=== EXERCISE DATA ===
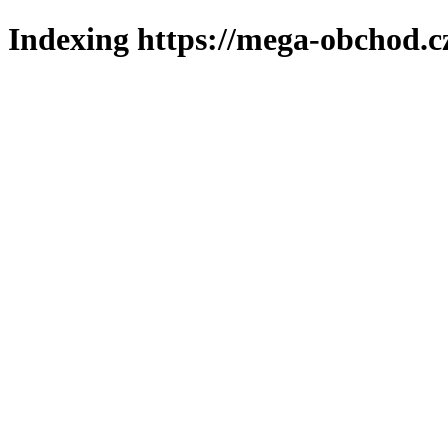
Indexing https://mega-obchod.c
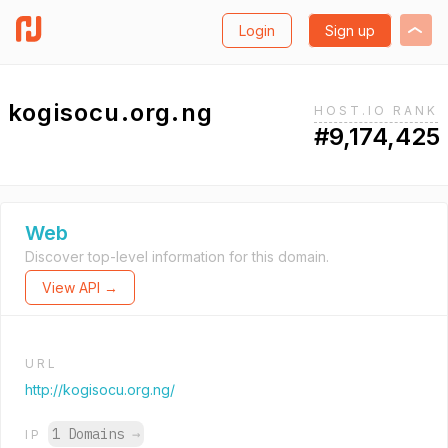
Login
Sign up
kogisocu.org.ng
HOST.IO RANK
#9,174,425
Web
Discover top-level information for this domain.
View API →
URL
http://kogisocu.org.ng/
1 Domains
→
IP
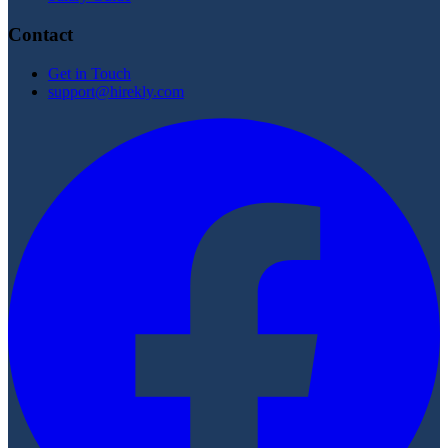
Contact
Get in Touch
support@hirekly.com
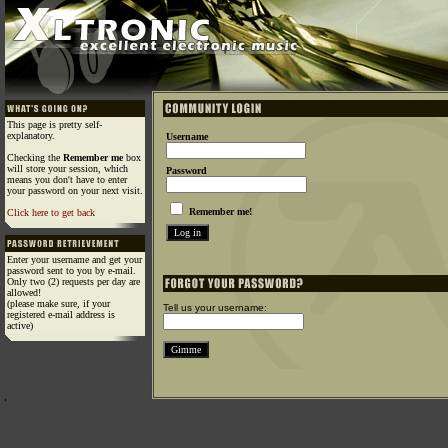
This page is pretty self-
explanatory.
Username
Checking the
Remember me
box
will store your session, which
Password
means you don't have to enter
your password on your next visit.
Remember me!
Click here to get back
Enter your username and get your
password sent to you by e-mail.
Only two (2) requests per day are
allowed!
(please make sure, if your
Tell us your username:
registered e-mail address is
active)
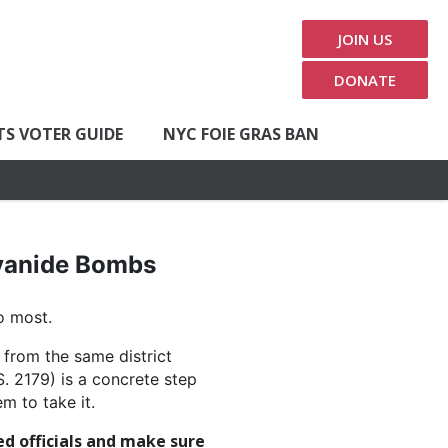
JOIN US
DONATE
TS VOTER GUIDE
NYC FOIE GRAS BAN
Cyanide Bombs
o most.
 from the same district
. 2179) is a concrete step
m to take it.
ed officials and make sure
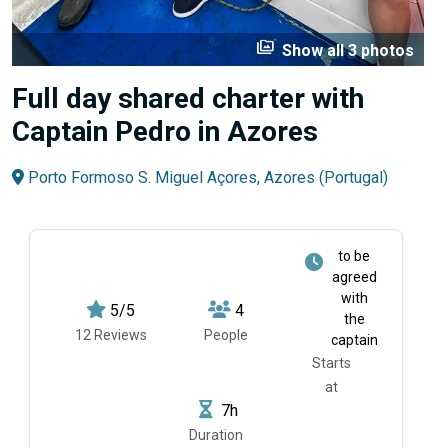
perm_media
Show all 3 photos
Full day shared charter with
Captain Pedro in Azores
Porto Formoso S. Miguel Açores, Azores (Portugal)
to be
agreed
with
5/5
4
the
12 Reviews
People
captain
Starts
at
7h
Duration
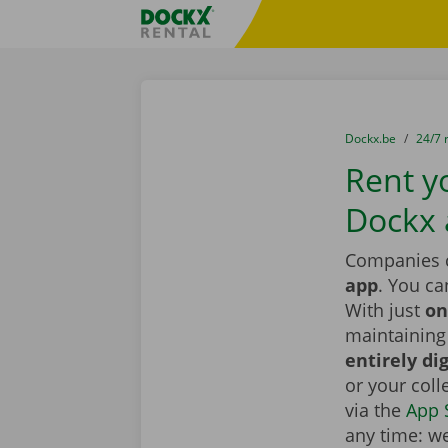
Skip content
Skip language
Fratello DEMO
You are here:
from
Dockx.be
to
24/7 
Rent yo
Dockx
Companies c
app
. You ca
With just
on
maintaining 
entirely dig
or your coll
via the
App 
any time: we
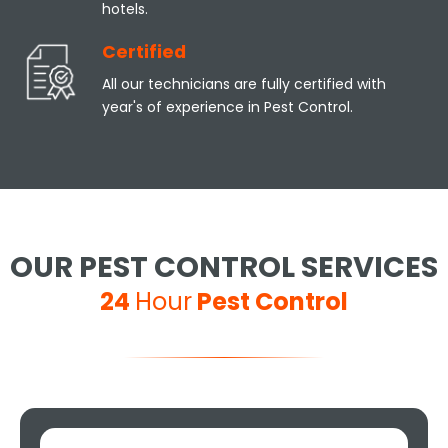
hotels.
Certified
All our technicians are fully certified with
year's of experience in Pest Control.
OUR PEST CONTROL SERVICES
24
Hour
Pest Control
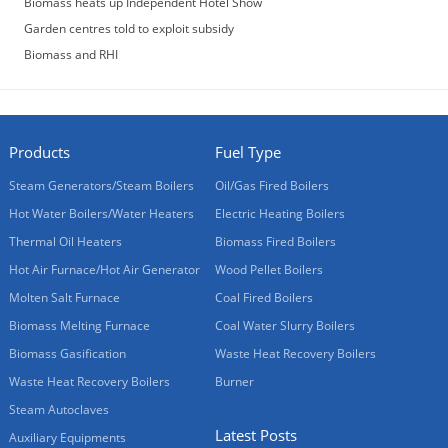
Biomass heats up Independent Hotel Show
Garden centres told to exploit subsidy
Biomass and RHI
Products
Fuel Type
Steam Generators/Steam Boilers
Oil/Gas Fired Boilers
Hot Water Boilers/Water Heaters
Electric Heating Boilers
Thermal Oil Heaters
Biomass Fired Boilers
Hot Air Furnace/Hot Air Generator
Wood Pellet Boilers
Molten Salt Furnace
Coal Fired Boilers
Biomass Melting Furnace
Coal Water Slurry Boilers
Biomass Gasification
Waste Heat Recovery Boilers
Waste Heat Recovery Boilers
Burner
Steam Autoclaves
Latest Posts
Auxiliary Equipments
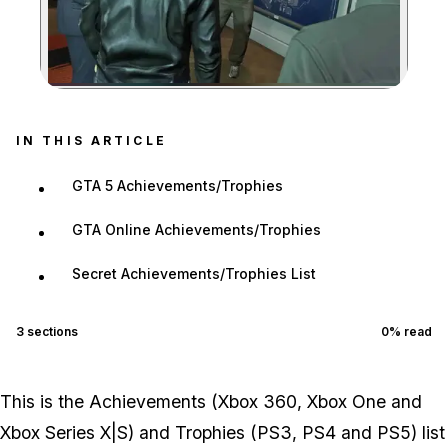
Zoom image:
IN THIS ARTICLE
GTA 5 Achievements/Trophies
GTA Online Achievements/Trophies
Secret Achievements/Trophies List
3
sections
0
% read
This is the Achievements (Xbox 360, Xbox One and
Xbox Series X|S) and Trophies (PS3, PS4 and PS5) list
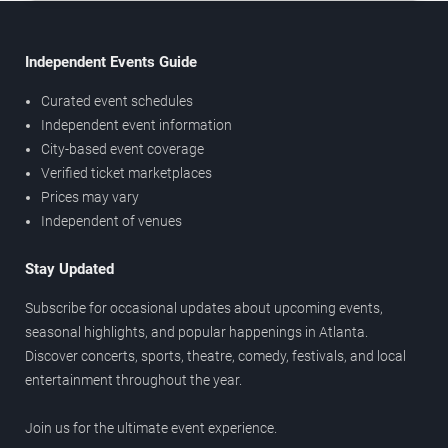
Independent Events Guide
Curated event schedules
Independent event information
City-based event coverage
Verified ticket marketplaces
Prices may vary
Independent of venues
Stay Updated
Subscribe for occasional updates about upcoming events,
seasonal highlights, and popular happenings in Atlanta.
Discover concerts, sports, theatre, comedy, festivals, and local
entertainment throughout the year.
Join us for the ultimate event experience.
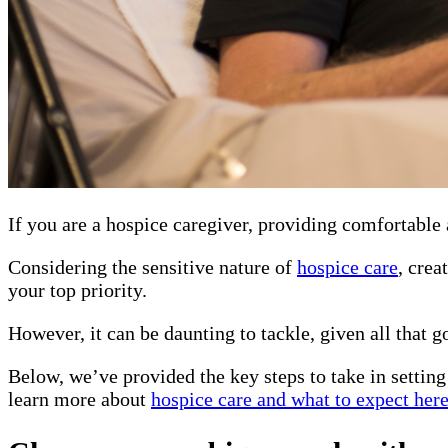
If you are a hospice caregiver, providing comfortable 
Considering the sensitive nature of
hospice care
, crea
your top priority.
However, it can be daunting to tackle, given all that go
Below, we’ve provided the key steps to take in setting
learn more about
hospice care and what to expect her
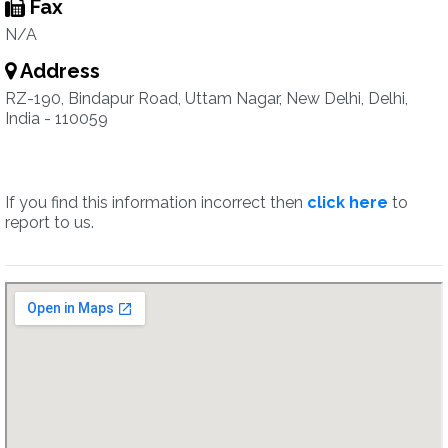
Fax
N/A
Address
RZ-190, Bindapur Road, Uttam Nagar, New Delhi, Delhi,
India - 110059
If you find this information incorrect then
click here
to
report to us.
===
Go through the data, and copy each line in which the word "Azores" appears.

Captain Pedro in Azores
Porto Formoso S. Miguel Açores, Azores (Portugal)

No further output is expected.